Segment Start: Excerpt

121. Xinghe Xinyuan Carbon Products Co., Ltd.
122. Xinyuan Carbon Co., Ltd.
123. Xuanhua Hongli Refractory and Mineral Company
124. Xuchang Minmetals & Industry Co., Ltd.
125. Xuzhou Carbon Co., Ltd.
126. Xuzhou Electrode Factory
127. Xuzhou Jianglong Carbon Manufacture Co., Ltd.
128. Yangzhou Qionghua Carbon Trading Ltd.
129. Yixing Huaxin Imp & Exp Co. Ltd.
130. Youth Industry Co., Ltd.
131. Zhengzhou Jinyu Thermo-Electric Material Co., Ltd.
132. Zibo Continent Carbon Factory
133. Zibo DuoCheng Trading Co., Ltd.
134. Zibo Lianxing Carbon Co., Ltd.
135. Zibo Wuzhou Tanshun Carbon Co., Ltd.
Non-Market Economy Country Status
In every case conducted by the Department involving the PRC, the PRC has been treated as a non-market economy (NME) country.
In accordance with section 771(18)(C)(i) of the Act, any determination that a country is an NME country shall remain in effect until revoked by the administering authority. None of the parties to this proceeding has contested such treatment.
In proceedings involving NME countries, the Department has a rebuttable presumption that all companies within the country are subject to government control and thus should be assigned a single antidumping duty rate.

Segment End: Excerpt

◆ Try it ◆
Echo everything from "132. Zibo Continent" down to "economy (NME) country." in the trade-status excerpt. The records that come next are separate material and have no connection to the excerpt on China's trade status.

Segment Start: Data listing

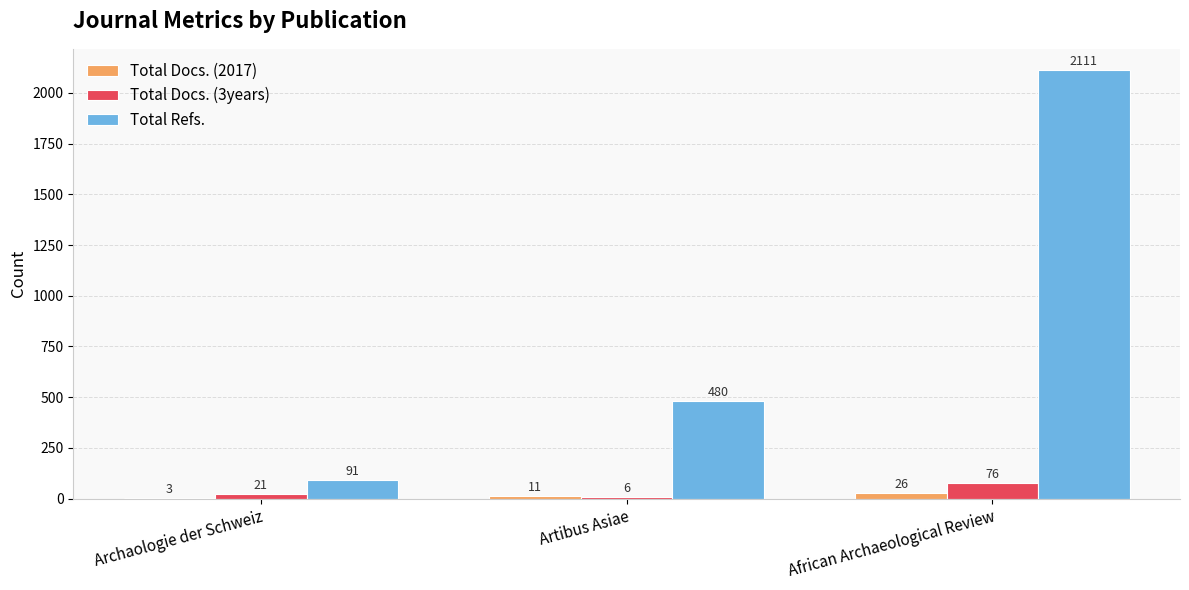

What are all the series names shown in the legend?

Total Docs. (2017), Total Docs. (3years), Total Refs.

Segment End: Data listing
Segment Start: Data listing

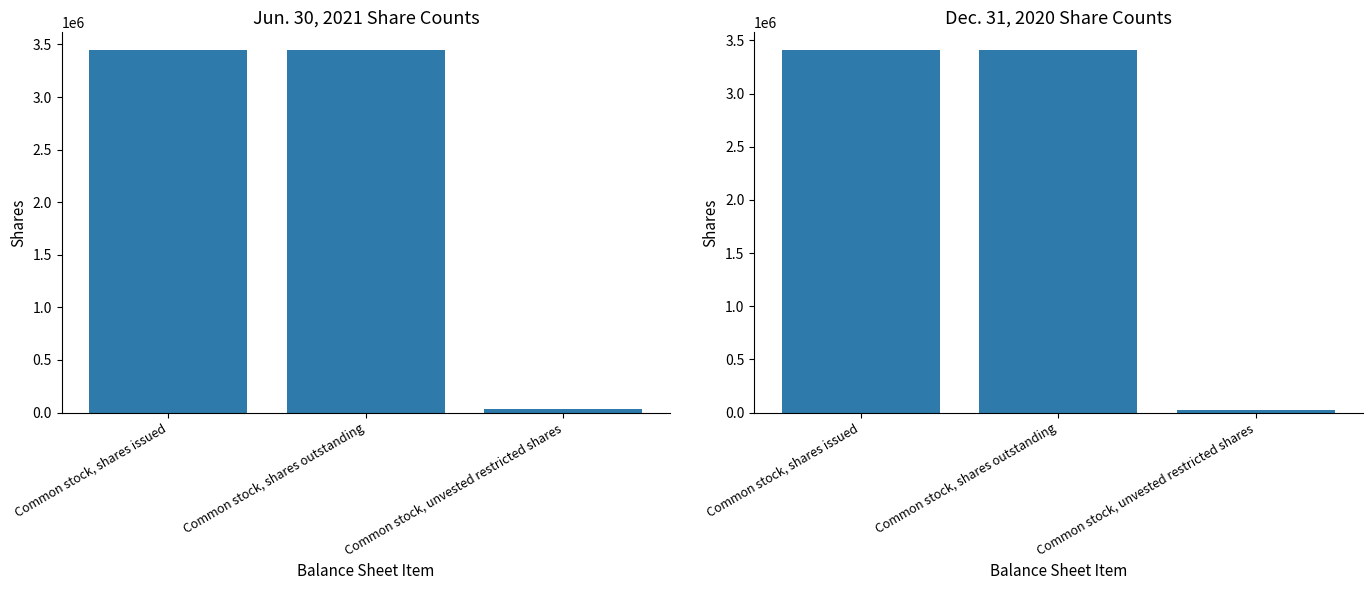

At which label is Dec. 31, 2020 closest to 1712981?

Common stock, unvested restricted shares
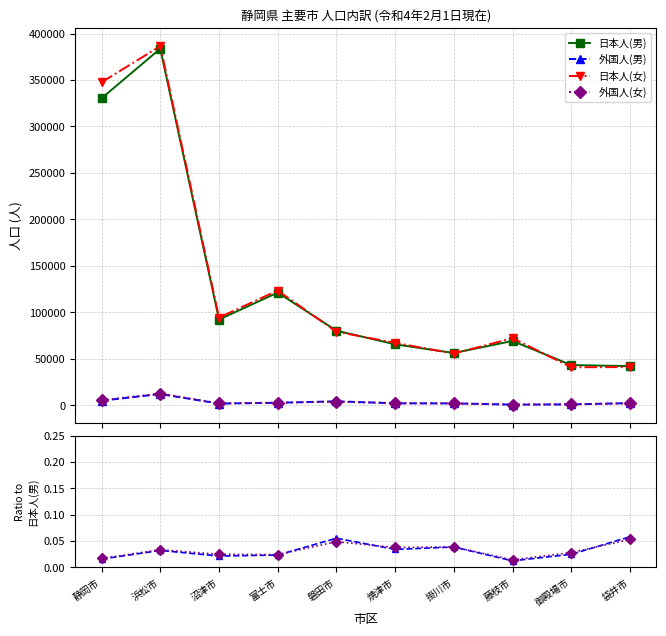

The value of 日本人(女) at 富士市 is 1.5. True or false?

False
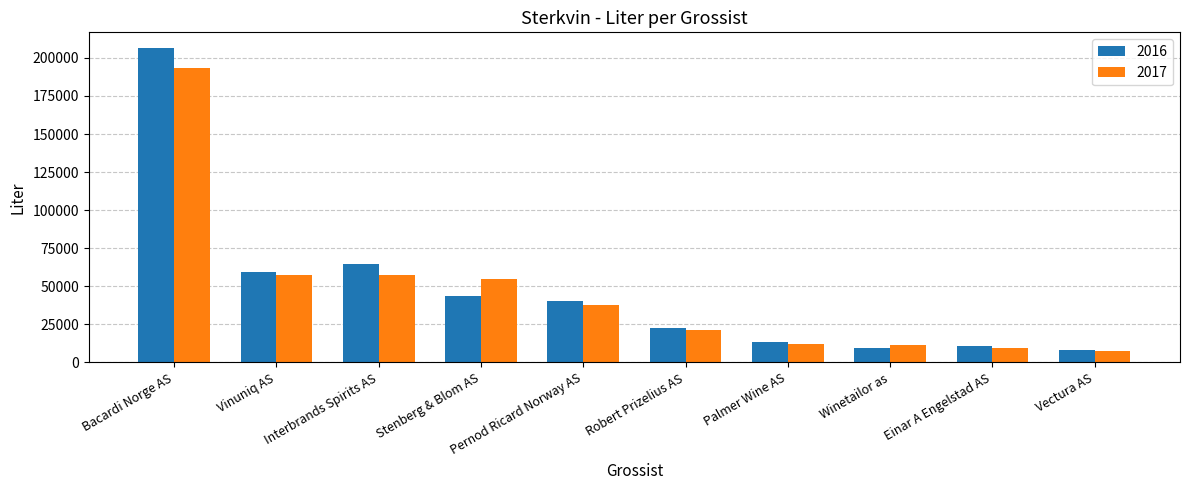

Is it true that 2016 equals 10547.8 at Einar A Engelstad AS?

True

Segment End: Data listing

◆ Finished task ◆
132. Zibo Continent Carbon Factory
133. Zibo DuoCheng Trading Co., Ltd.
134. Zibo Lianxing Carbon Co., Ltd.
135. Zibo Wuzhou Tanshun Carbon Co., Ltd.
Non-Market Economy Country Status
In every case conducted by the Department involving the PRC, the PRC has been treated as a non-market economy (NME) country.